I prefer Juan Cole's idea of translating seminal works of American political thought into Arabic and publishing them in the Middle East.

God knows Americans aren't using them.
posted by sonofsamiam at 8:54 AM on May 2, 2006


In some sense this is to be expected. Obviously I oppose the use of propaganda to subvert the will of the American people. But in prosecuting a war, some measure of this will occur.
What scares me is that not only does it appear that those involved in spreading this tripe are believing it as well, but that there is no core principle behind it.
They appear to be doing it for no reason other than to succeed. And they’ll roll with their tautology until everything is in ruin around them - for no reason at all.
posted by Smedleyman at 9:18 AM on May 2, 2006


The root of the problem is, these guys have no concept of limits. If they have a technique that works on the battlefield to confuse the enemy, they don't hesitate to turn it against a domestic audience when things start to go wrong off the battlefield.

Very well said. I expect this applies to more than just disinformation strategy, also.
posted by dreamsign at 9:30 AM on May 2, 2006


truth is our greatest weapon

And that is why we must never use it again.
posted by Sparx at 2:31 PM on May 2, 2006


What scares me is that not only does it appear that those involved in spreading this tripe are believing it as well, but that there is no core principle behind it.

They use it because it's easier to wave their magic wand & make people believe things that aren't true & act against their interests than to actually do the real work of diplomacy & good governance.
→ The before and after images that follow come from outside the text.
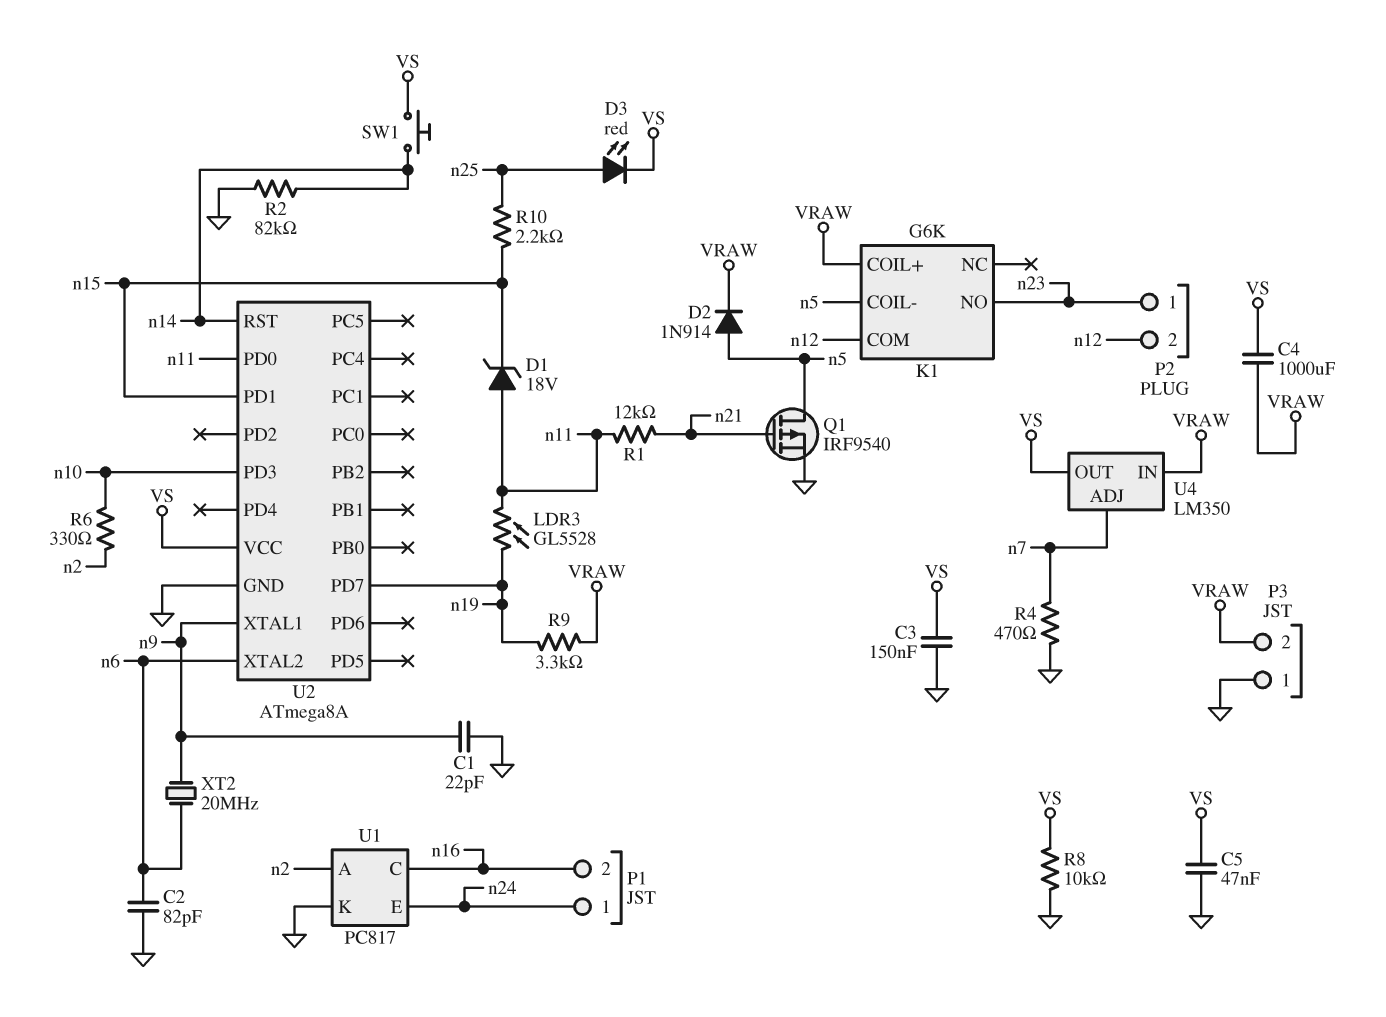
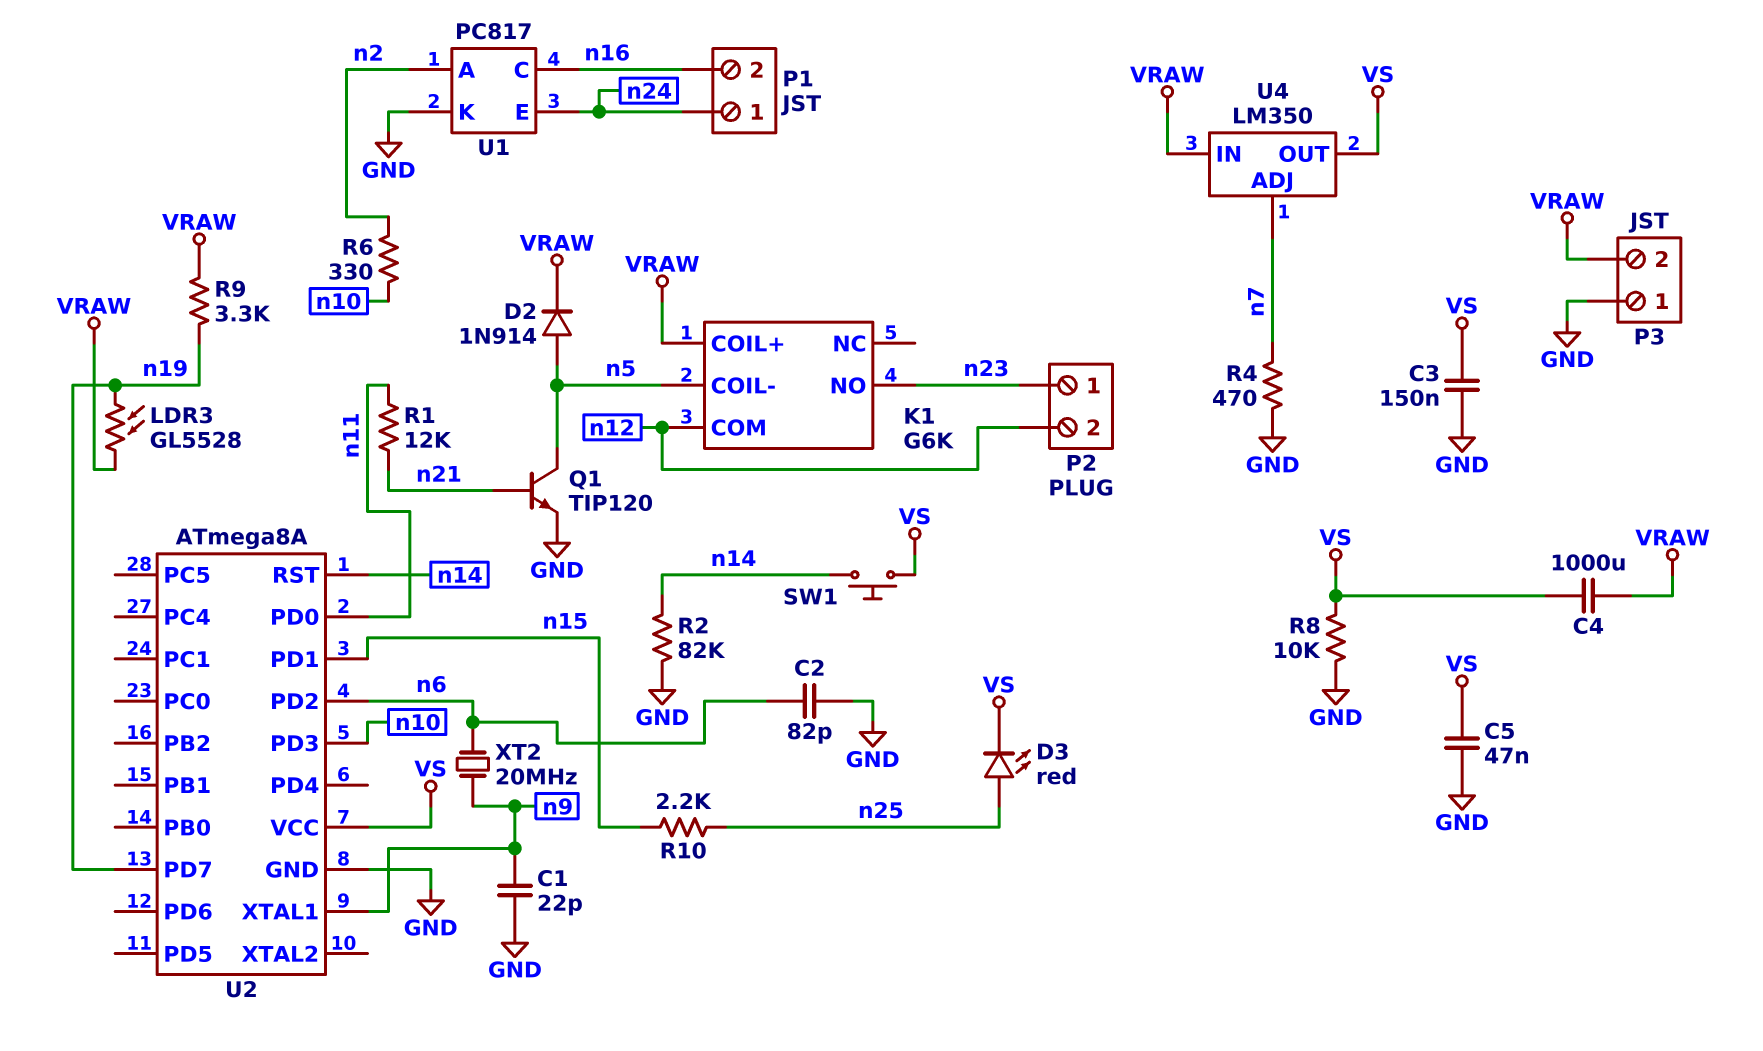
D1: zener 18V (A n11, K n15) -> none
LDR3: GL5528 (n11, n19) -> GL5528 (VRAW, n19)
Q1: PMOS IRF9540 (G n21, D n5, S GND) -> NPN TIP120 (B n21, C n5, E GND)
U2 pin PD2: none -> n6
U2 pin XTAL2: n6 -> none

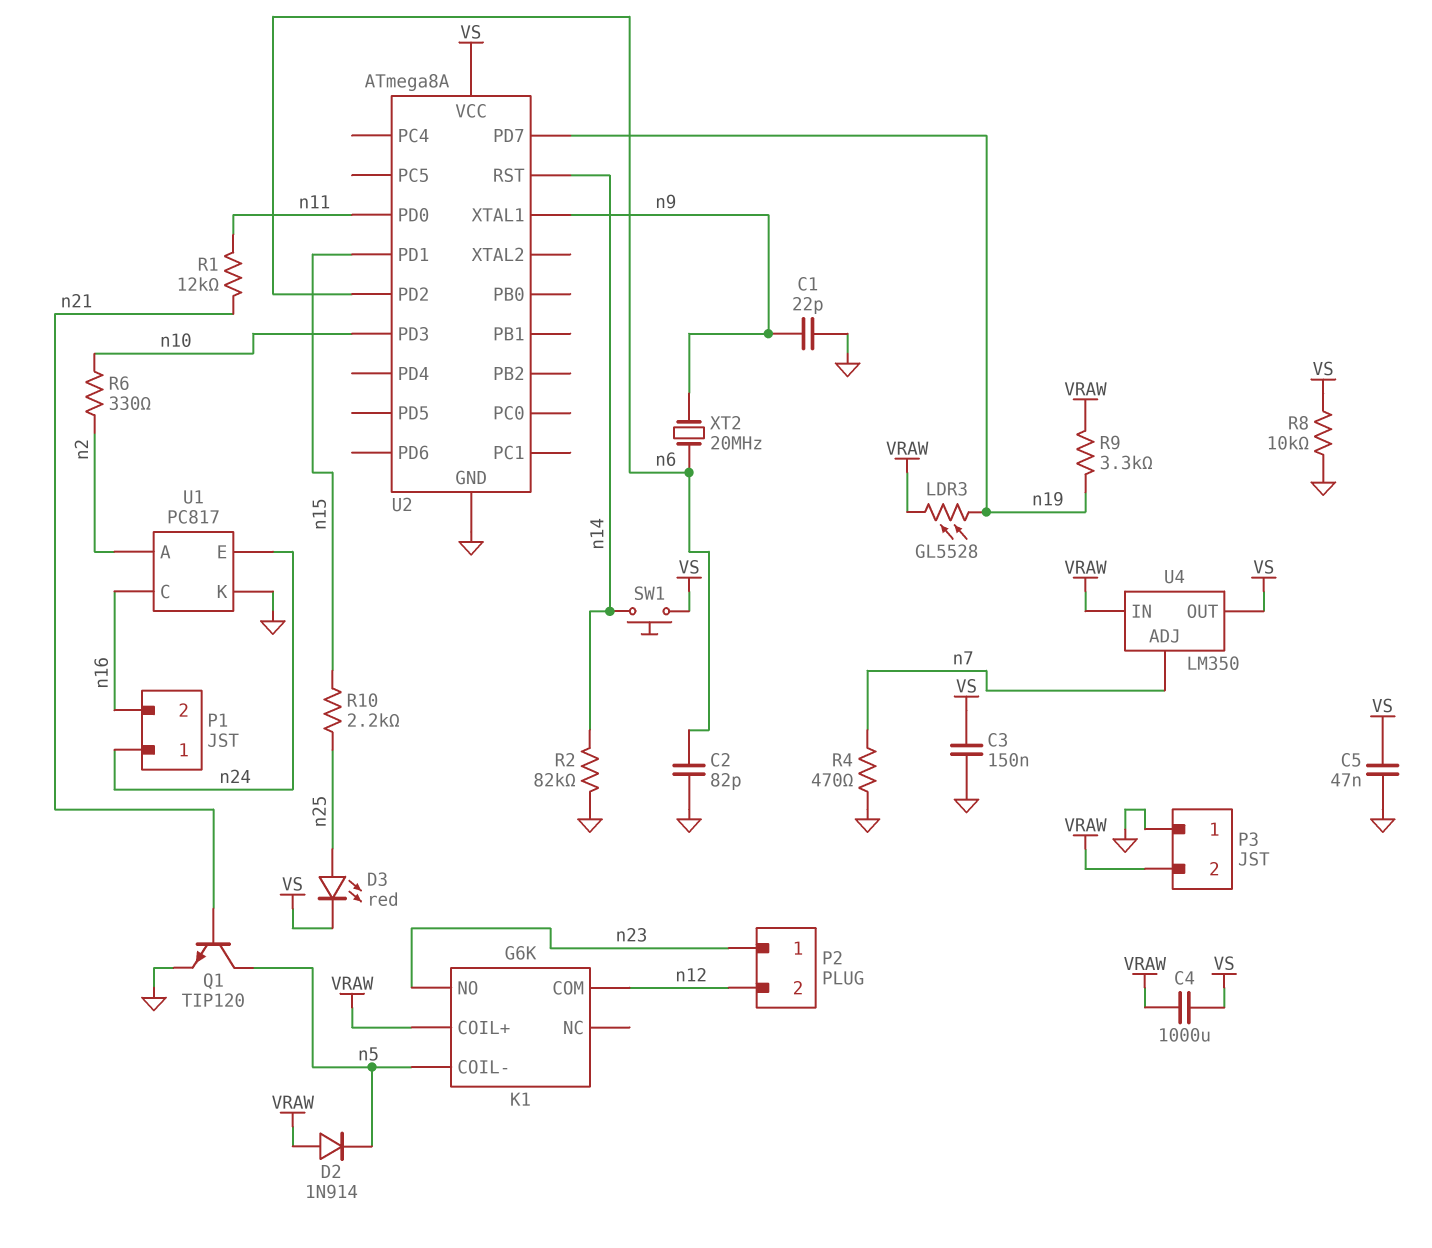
D2: diode 1N914 (A n5, K VRAW) -> diode 1N914 (A VRAW, K n5)

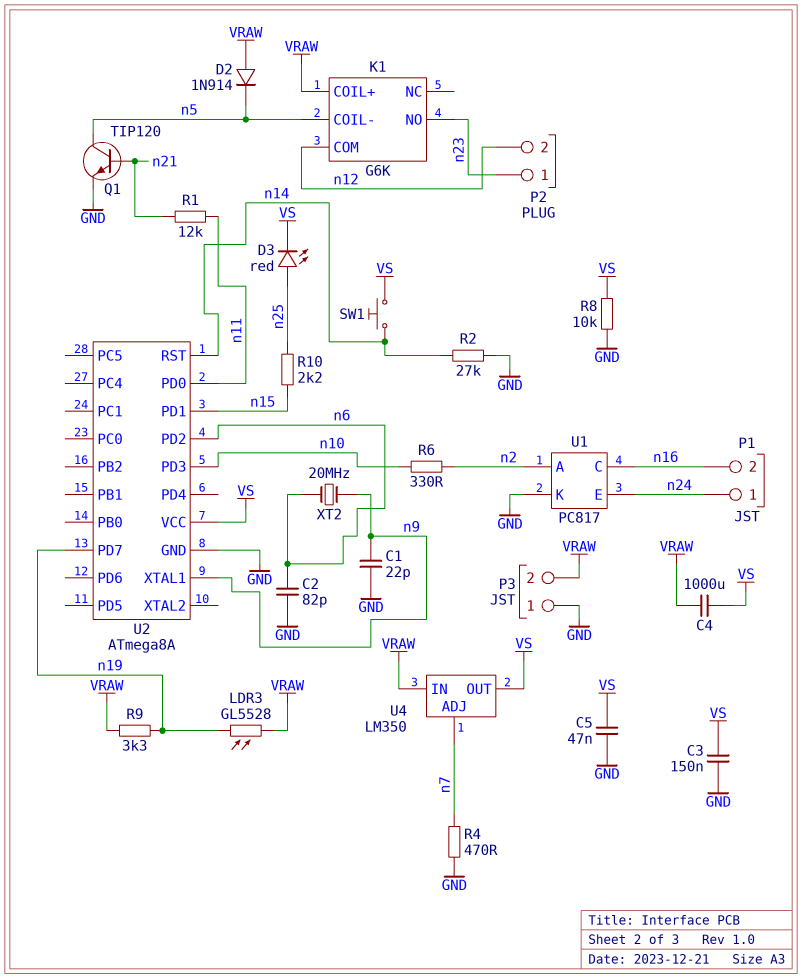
R2: 82k (GND, n14) -> 27k (GND, n14)

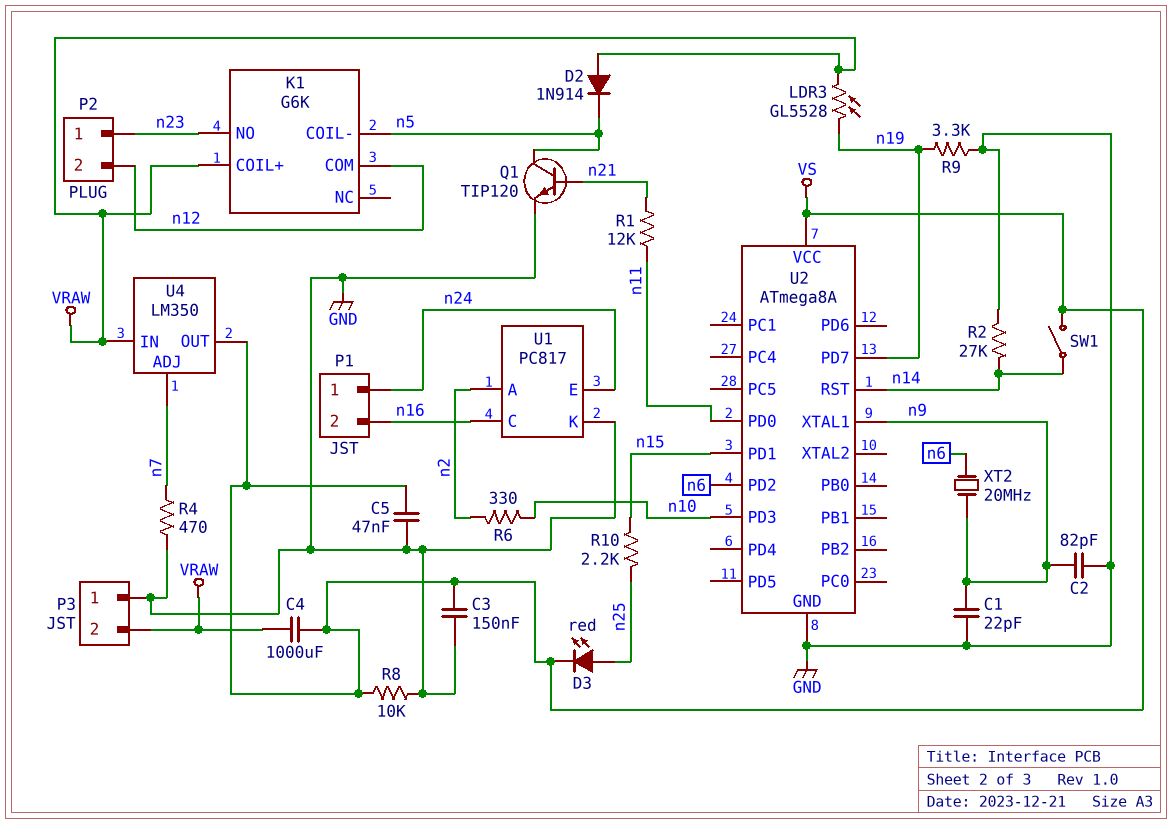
C2: 82pF (GND, n6) -> 82pF (GND, n9)
R9: 3.3k (VRAW, n19) -> 3.3k (GND, n19)
SW1: button (VS, n14) -> switch (VS, n14)

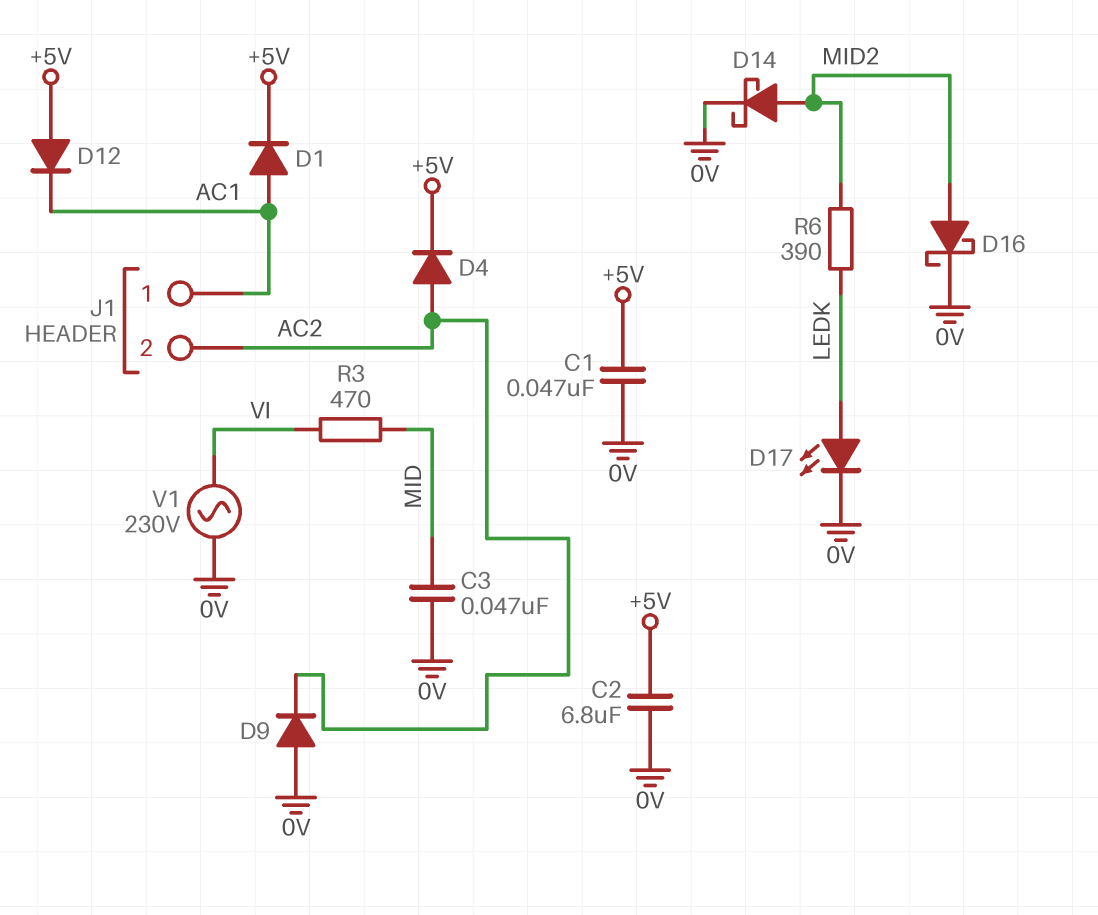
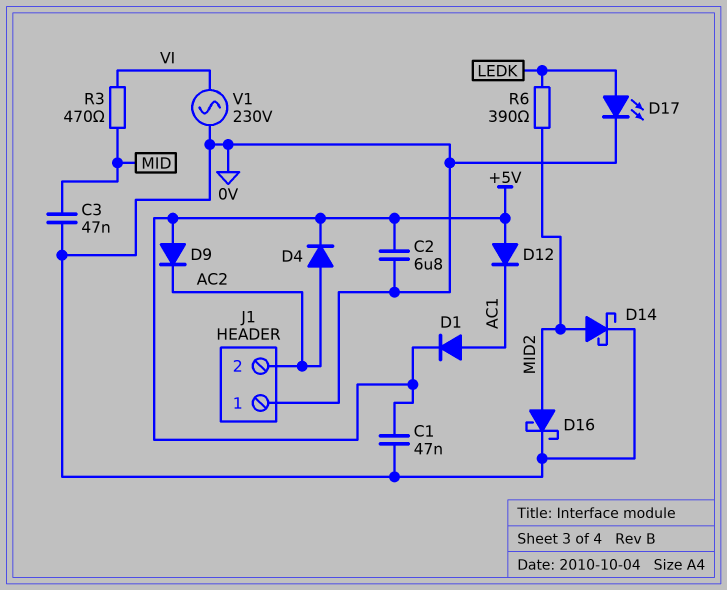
D9: diode (A 0V, K AC2) -> diode (A +5V, K AC2)
J1 pin 1: AC1 -> 0V

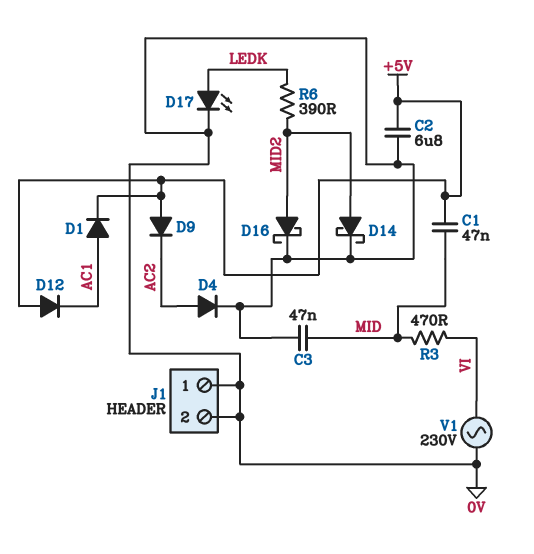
C1: 47nF (+5V, 0V) -> 47nF (+5V, MID)
D4: diode (A AC2, K +5V) -> diode (A AC2, K 0V)
J1 pin 2: AC2 -> 0V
When things go wrong, it's easier to make people believe that nothing happened than to admit they were wrong & change personnel & policies to make it go right. It's the only tool they have that really works, so they rely on it again & again & again to sweep everything that goes wrong under the carpet, to silence dissent, to distract the people from seeing the naked truth.

There's a day coming when they have to either relinquish power or seize it with both hands. Which do you think it'll be?
posted by scalefree at 7:38 PM on May 2, 2006


This article reads exactly how I imagine it would if a serious, thoughtful person translated Get Your War On into Grown-Up.
posted by ikkyu2 at 10:15 PM on May 2, 2006


When things go wrong, it's easier to make people believe that nothing happened than to admit they were wrong & change personnel & policies to make it go right.

Well, to be fair, people punish those that admit their mistakes. This is why the airline industry notoriously resists change -- because everytime they improve some safety feature, the public freaks because it must have needed improvement. Much better to just leave things as they are... (pre-9/11 anyway).

Politicians have learned from experience that it pays to never admit a mistake. That's our fault.